EXERCISE 1 -- Write about a vision of an ideal future relating to a project you are working on or problems you are trying to overcome  Assess the limitations (perceived and actual) that you feel are barriers to the success of your vision.  What are the values, goals, and shortcomings?  What are you willing to do to go beyond the limitations?

EXERCISE 2 -- Learn envisioning from the masters.  Listen or read the following speeches: Martin Luther King's "I Have a Dream"
or President Kennedy's Inaugural.  How do these speeches communicate a vision that is clear, compelling, shared, focused, challenging, empowering and optimistic?

EXERCISE 3 -- Visions that translate into pictures are easier to communicate.  Create an opening scene for a movie about your ideal future vision.  Describe the setting (look, feel, and sound).  Imagine yourself walking into this ideal world and describe how people are behaving and what was happening around them.
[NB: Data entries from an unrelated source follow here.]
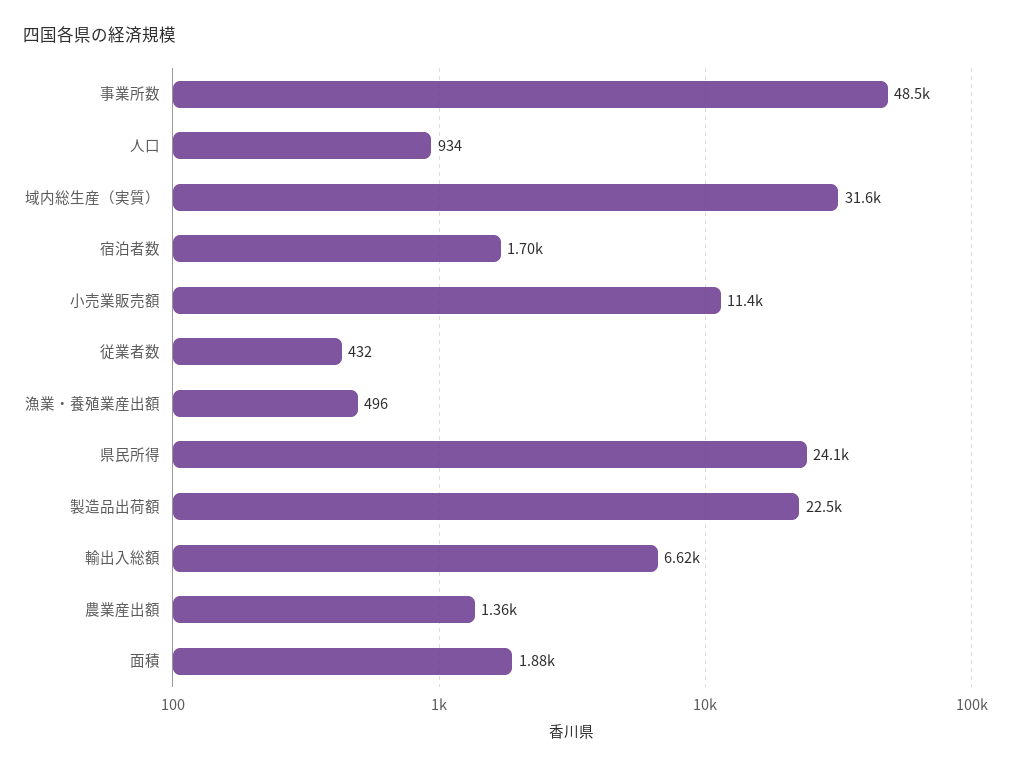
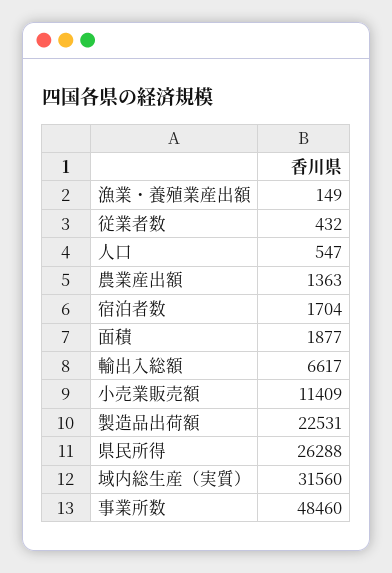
  {
    "事業所数": 48460,
-   "人口": 934,
+   "人口": 547,
    "域内総生産（実質）": 31560,
    "宿泊者数": 1704,
    "小売業販売額": 11409,
    "従業者数": 432,
-   "漁業・養殖業産出額": 496,
+   "漁業・養殖業産出額": 149,
-   "県民所得": 24100,
+   "県民所得": 26288,
    "製造品出荷額": 22531,
    "輸出入総額": 6617,
    "農業産出額": 1363,
    "面積": 1877
  }

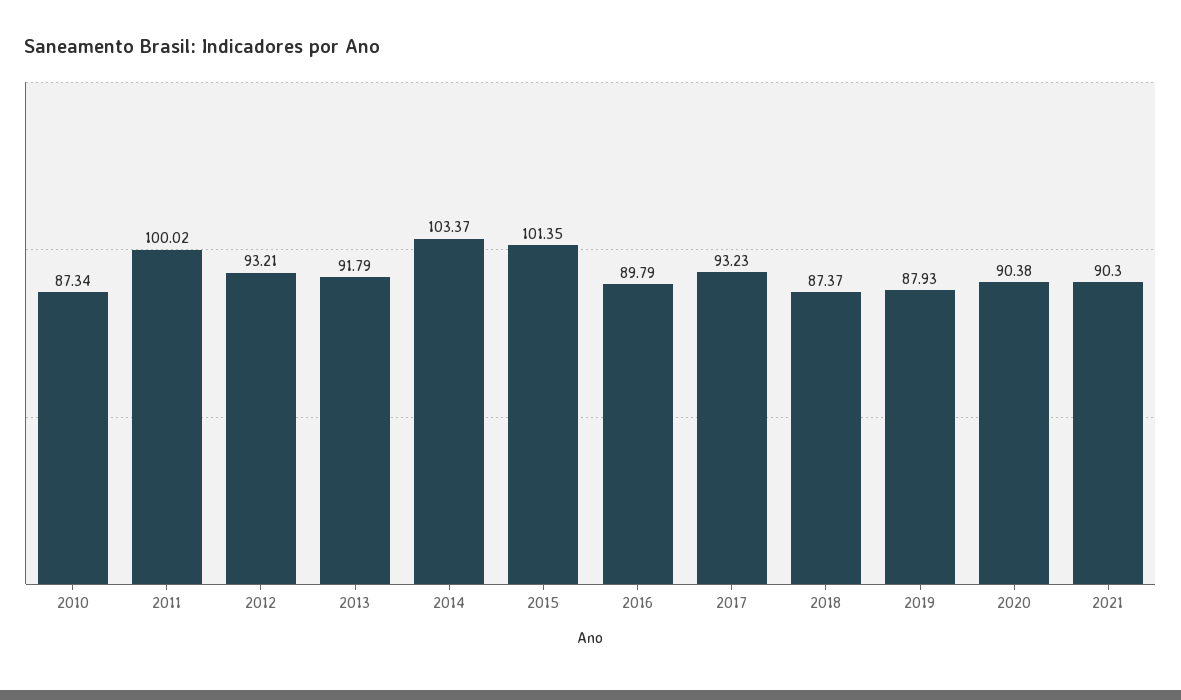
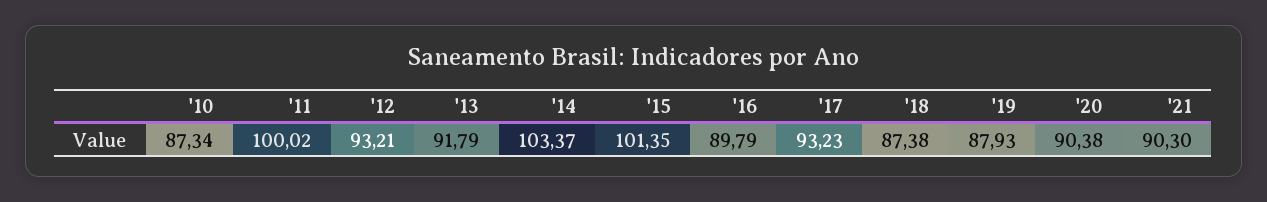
  {
    "2010": 87.34,
    "2011": 100.02,
    "2012": 93.21,
    "2013": 91.79,
    "2014": 103.37,
    "2015": 101.35,
    "2016": 89.79,
    "2017": 93.23,
-   "2018": 87.37,
+   "2018": 87.38,
    "2019": 87.93,
    "2020": 90.38,
    "2021": 90.3
  }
EXERCISE 4 -- Visions that work are combined with strategic planning.  Firmly fix into words what your vision will do for the organization (e.g., who will it help, how does it work)  Assess the tools and resources you need to construct your ideal future.  How long will it take for your vision to take effect?  What are other things that may happen?  In other words, take a long view into your vision and assess strategic advantages or disadvantages once it is enacted.